ディア・ハンター(1978年製作の映画)
2.0

このレビューはネタバレを含みます

移民2世の悲哀と青春を3世たちはどうみるのだろう

なにしろうるさい映画です。ロバート・デ・ニーロ演じる主人公マイケルは、どこに行っても騒音まみれです。職場は製鉄工場で音と熱の洪水。街ではいつも仲間とつるんで大騒ぎ。ダンスパーティ、ボウリング、彼らは狂騒的に騒ぎ続けます。教会では賛美歌の大合唱、戦場ではヘリの爆音とベトナム語の叫び声。サイゴンでも街の喧騒とひとの叫び声。退役軍人病院へ戦友の見舞いに行けば看護師がトレイをひっくり返す。部屋にいても遠くから製鉄所の騒音。彼に静寂は訪れません。 例外は、彼が愛する山での鹿狩りのシーン。風景にふさわしい、荘厳なBGMが被せられます。「山で死ねたら本望」という彼にとって、大自然の中は唯一心安らぐ場所なのでしょう。 あと、出征前夜。いつもの仲間と大騒ぎしたプールバーで、一人がピアノを弾き出し、みんなしんみりとピアノに耳を傾けるシーン。本作中の静かなシーンはそこだけです。 これはおそらく、マイケルが置かれた心休まらない状況を暗示した演出なのでしょう。そんな中、彼は常に正気を保ち続けます。正気を保つだけでなく、ピンチでは仲間を励まし、脱走を画策し、傷ついたスティーブンを担いで裸足でジャングルを抜けます。スティーブンを通りがかりのジープに乗せ、自分は消えていきます。途中から彼の顔がスタローンに見えてきました。そんなクールなスーパータフガイであるマイケルは、戦場から無事に生還し惚れた女も手に入れます。彼のキャラクターは終始一貫タフガイであり続け、捻りがありません。彼が唯一失ったのは、親友のニックだけでした。 一緒に出征した仲間スティーブンは足を失い、ニックは心と命を失います。PTSDを患ったニックがロシアン・ルーレットから離れられないという設定には、説得力を感じませんでした。そんな症状ありうるのでしょうか。後半の脚本はまるで既定のニックの最期に向けて書かれたような、取ってつけたような強引さを感じました。 ニックが出征前に「俺のすべてがここにある。
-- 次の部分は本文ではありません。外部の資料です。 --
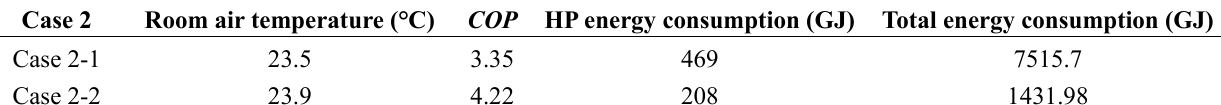
Table 10. Indoor environmental conditions for combination with the Multi-GHP systems and the ABS chiller-heater system.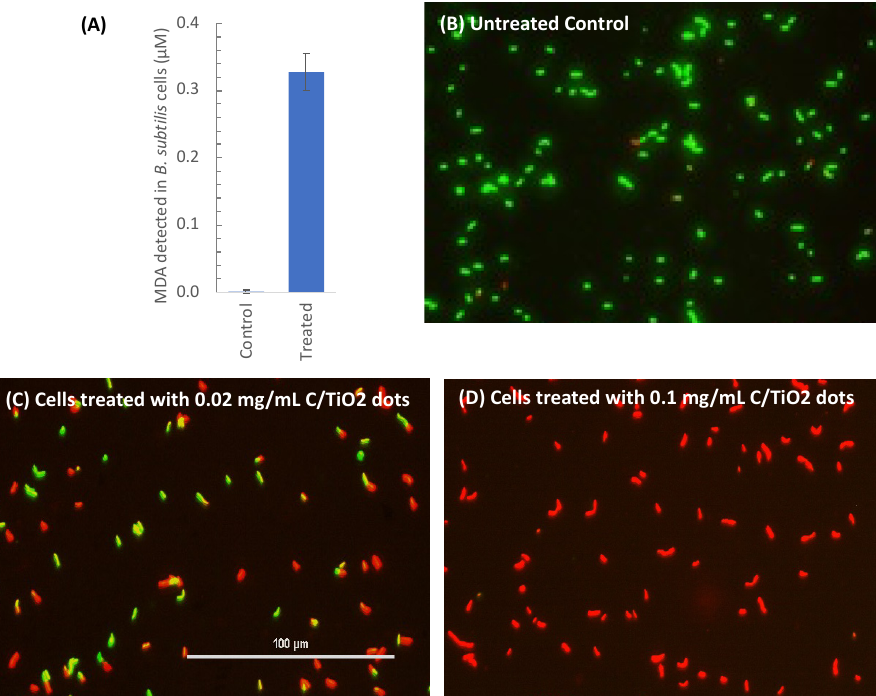
the disruption of cell membranes [41,42]. Often accompanying cell membrane damage is the lipid peroxidation [43], a multiple-step process in which lipid carbon-carbon double bonds are attacked by free radicals and/or strong oxidants [44–46]. Some studies have demonstrated that free radicals can induce cell membrane damage [47], and the oxidative stress can lead to lipid peroxidation, inhibiting bacterial growth [48]. Other studies have found that the membrane damage by photoexcited TiO 2 is often associated with lipid peroxidation [49]. The lipid peroxidation produces lipid hydroperoxides (LOOH) and various aldehydes including especially malondialdehyde (MDA) [50], which is commonly used as an indicator of lipid peroxidation. In this study, the extent of lipid peroxidation in B. subtilis cells upon the treatments of C/TiO 2 -Dots with visible light was measured by quantifying MDA with a commercial kit (TBARS Assay), which is based on the reaction of MDA with thiobarbituric acid (TBA) to form a red fluorescent adduct [51,52]. Shown in Figure 5A is the increased amount of MDA measured in Bacillus cells after the treatment with 0.1 mg/mL PEI&PEG-C/TiO 2 -Dots and visible light for 2 h. The amount is signifi- cantly higher than that in the untreated control samples, indicating the cell membrane lipid peroxidation caused by the highly reactive species produced in the treatment.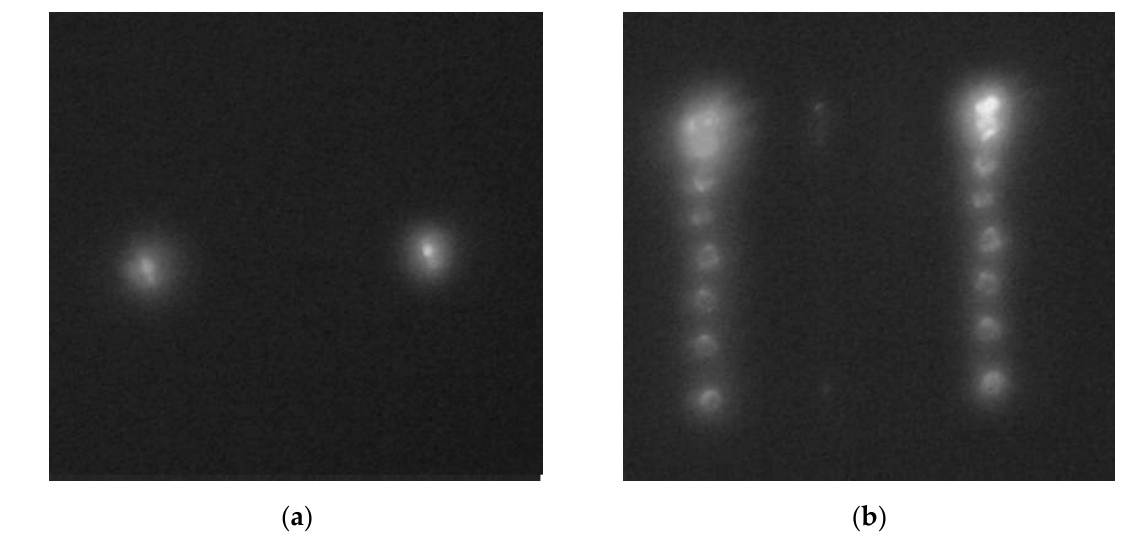
Figure 9. SDL-aided diffraction orders imaged on the matrix for wavelengths of 900 nm and 970 nm from ( a ) a single source and ( b ) a group of linearly arranged ~1-mm sources.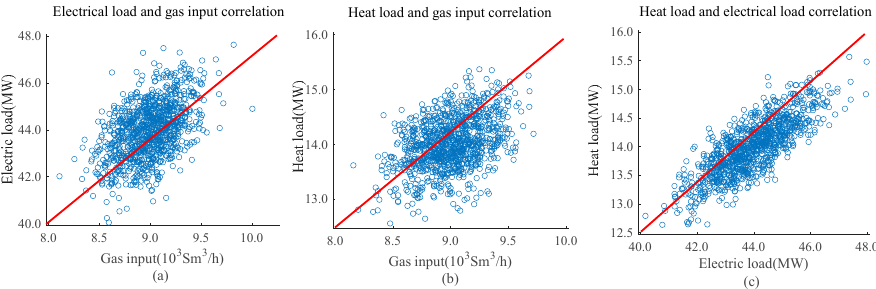
Figure 9. Data samples of correlation between random variables at maximum reference load in 2026: ( a ) associated gas production and electric load; ( b ) associated gas production and heat load; ( c ) heat load and electric load.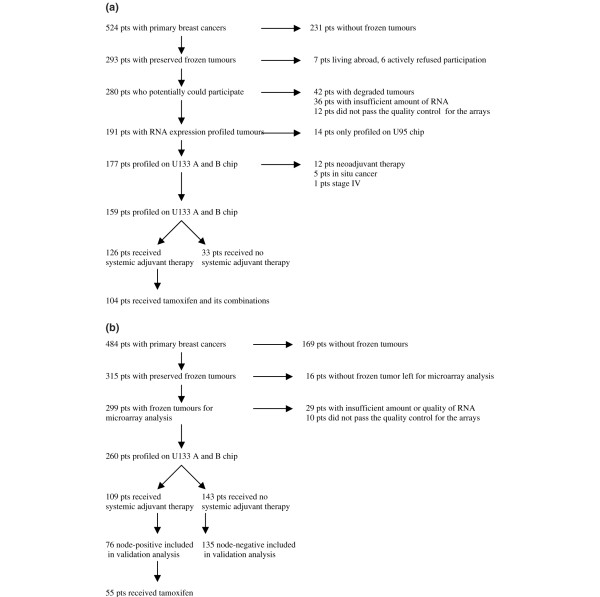
Description of exclusion criteria for all patients (pts) operated on for primary breast cancer at (a) Karolinska Hospital, 1994–1996 and (b) Uppsala University Hospital, 1987–1989.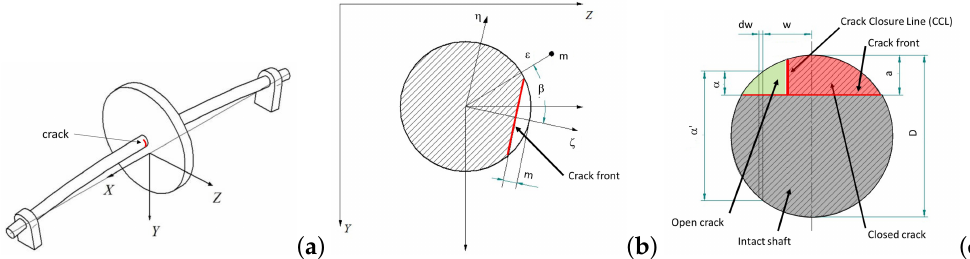
Figure 1. Jeffcott Rotor model: ( a ) schematic configuration, ( b ) fixed and rotary coordinate sys- tems, ( c ) cracked section. Source: Reprinted/adapted with permission from [38]. 2012, Springer Science+Business Media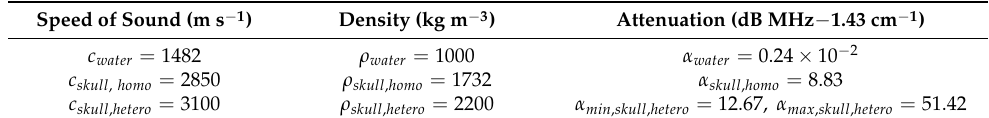
Table 2. Acoustic parameters used for simulation design [44–47].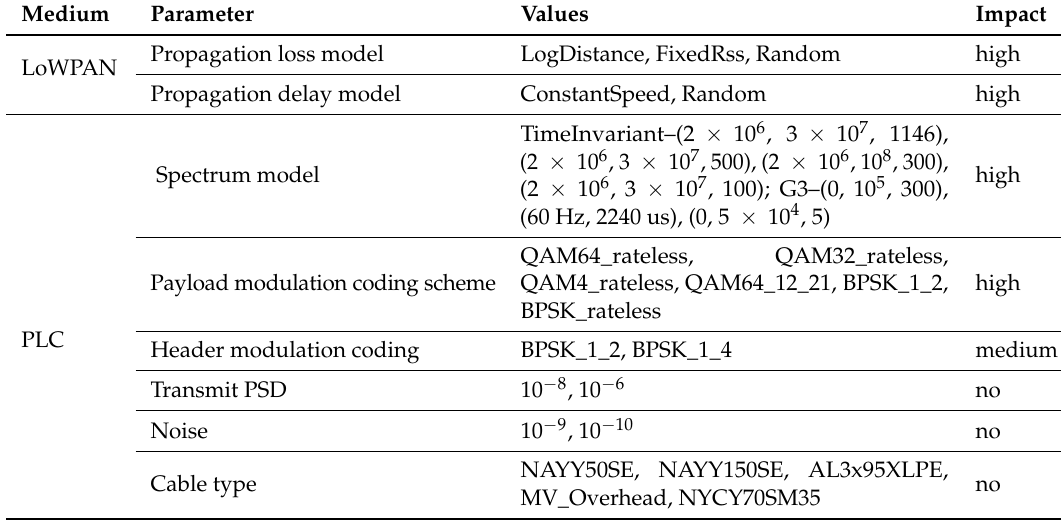
Table 2. Basic configuration and parameter verification of PV-Smart Meter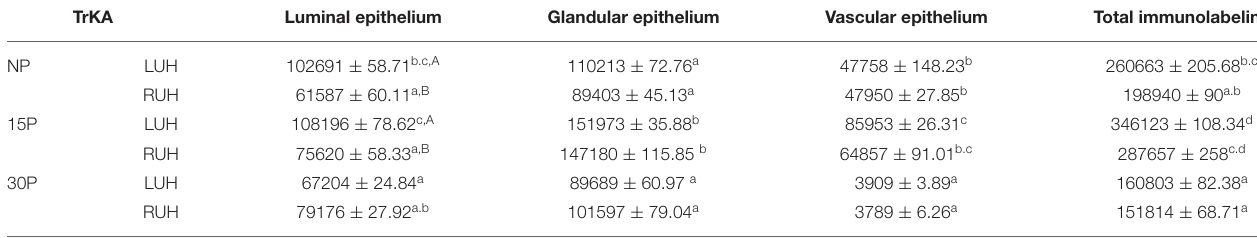
TABLE 3 | Densitometry analysis of TrKA immunolabeling in alpaca endometria.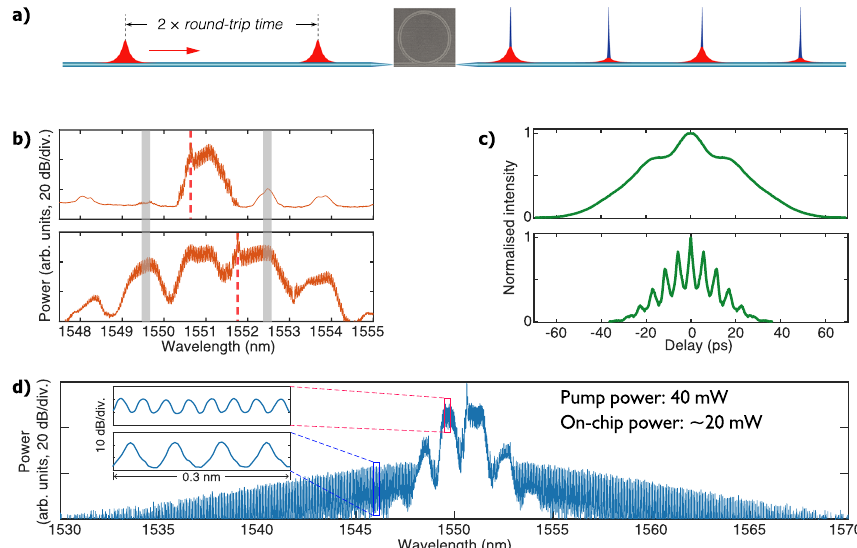
Fig. 4 Subharmonic pumping using a gain-switched Fabry – Perot laser. a Schematic of the subharmonic pulse-pumping method. b GSL spectra obtained with the master laser injecting around the centre of a lasing mode at 1550.7nm (upper panel) and between two lasing modes (lower panel), respectively. The grey stripes indicate the positions of the central mode ’ s two neighbouring FP modes. The red dashed lines indicate the positions of the injection. c The measured autocorrelation traces of the GSL pulses in single-mode lasing (upper panel) and dual-mode lasing (lower panel) states, respectively. d The optical spectrum of the soliton microcomb driven by the offset-injection-locked FP GSL. The insets show the enlarged partial spectra of the GSL comb with f f gs of 4.86 GHz and the microcomb with rep of 9.72 GHz,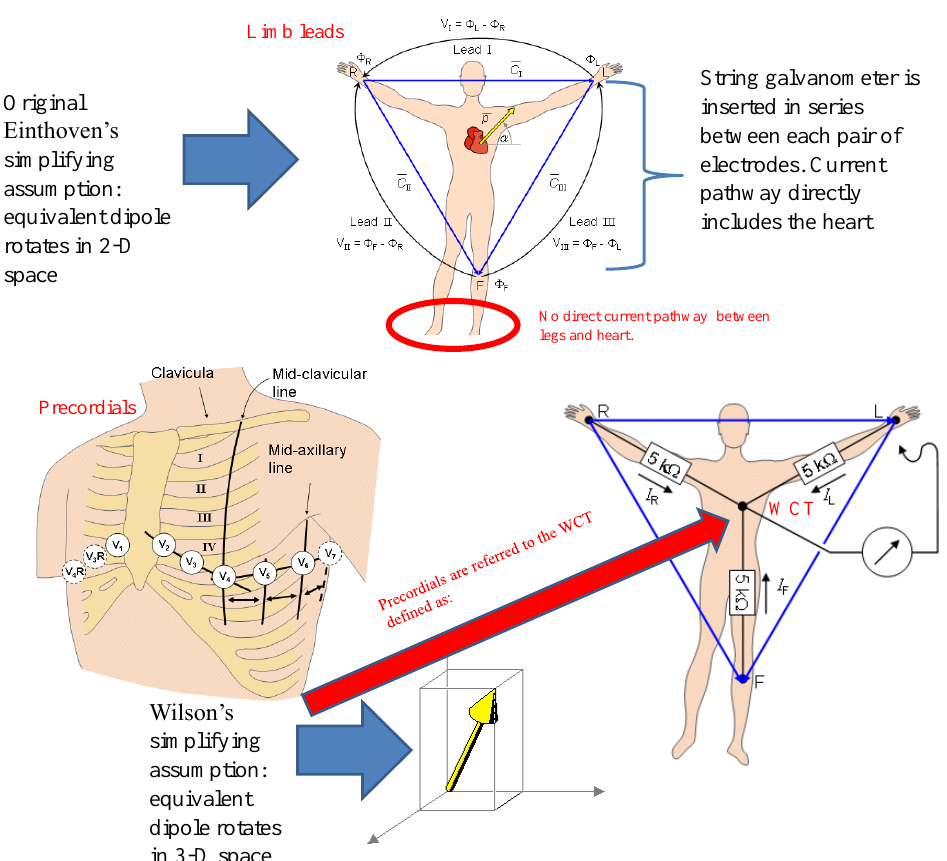
Figure 1. ECG conduction model evolution: Original Einthoven model (top), which included only the three limbs that form a triangular circuit around the heart, whereas the heart is included in each branch current pathway; Wilson’s precordial leads (bottom) with WCT definition as current return formed as the center of Einthoven’s triangle (bottom right). Modified from [1].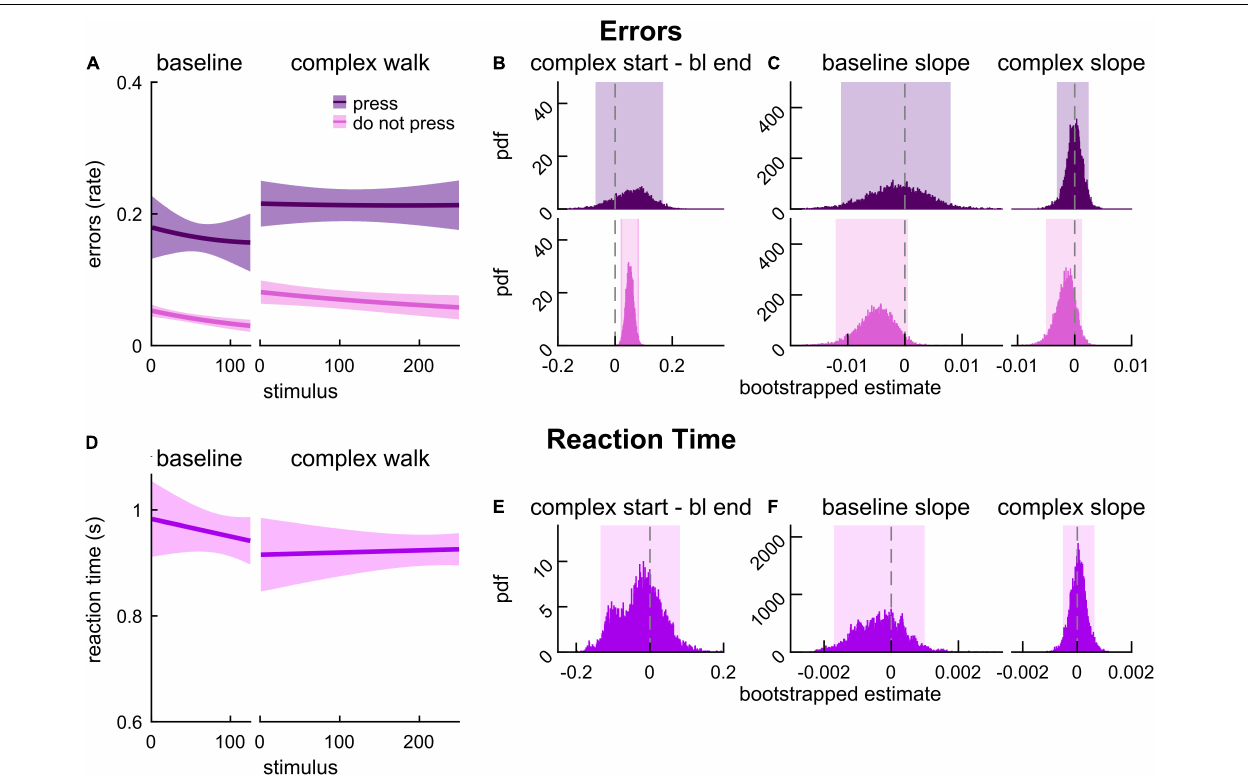
FIGURE 6 | 2-back performance during baseline and complex walking in late middle-aged adults. (A) Logistic fits (mean and shaded SE) of the error rate in response to press stimuli (dark purple) and do not press stimuli (pink) during an auditory 2-back task. (B) PDF of the differences in error rate estimates between the start of complex walking (first value) and the end of baseline (last value) from logistic model fits. (C) PDF of slope estimates for logistic fits of error rate in baseline and complex walking. (D) Linear fits (mean and shaded SE) of reaction time. (E) PDF of the differences in reaction time estimates between the start of complex walking (first value) and end of baseline (last value) estimated from linear model fits. (F) PDF of slope estimates for linear fits of reaction time in baseline and complex walking. Lighter shaded areas of PDF plots indicate the 95% CI; when applicable, darker shaded areas of PDF plots indicate the correction to the CI for 3 comparisons. SEs, PDFs, and CIs were obtained through bootstrapping. Error rate with do not press stimuli only declines with complex walking in late middle-aged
俺はこの街が好きだ」と語るホームタウン、ペンシルベニア。おそらくロシア移民2世である彼らの生活と青春はここのコミュニティの中で完結しています。彼らにはぬくぬくと居心地がいいこの街も、外から見ると大変均一かつ閉鎖的なコミュニティに見えます。いつも同じ仲間でつるみ、いつも酒浸り、銃を弄び銃口をふざけてひとに向ける、そんな貧乏白人である彼らの未来が暗いだろうことが透けて見えます。本作制作から44年がたった今、ラストベルトと言われる街に住む移民3世たちの現在はどうなのでしょうか。彼らが自分の父母の世代の青春群像劇である本作を観て、なんと言うのでしょうか。「ロシア民謡でみんなで飲んで踊って、牧歌的でいい時代だったね」と言うのでしょうか。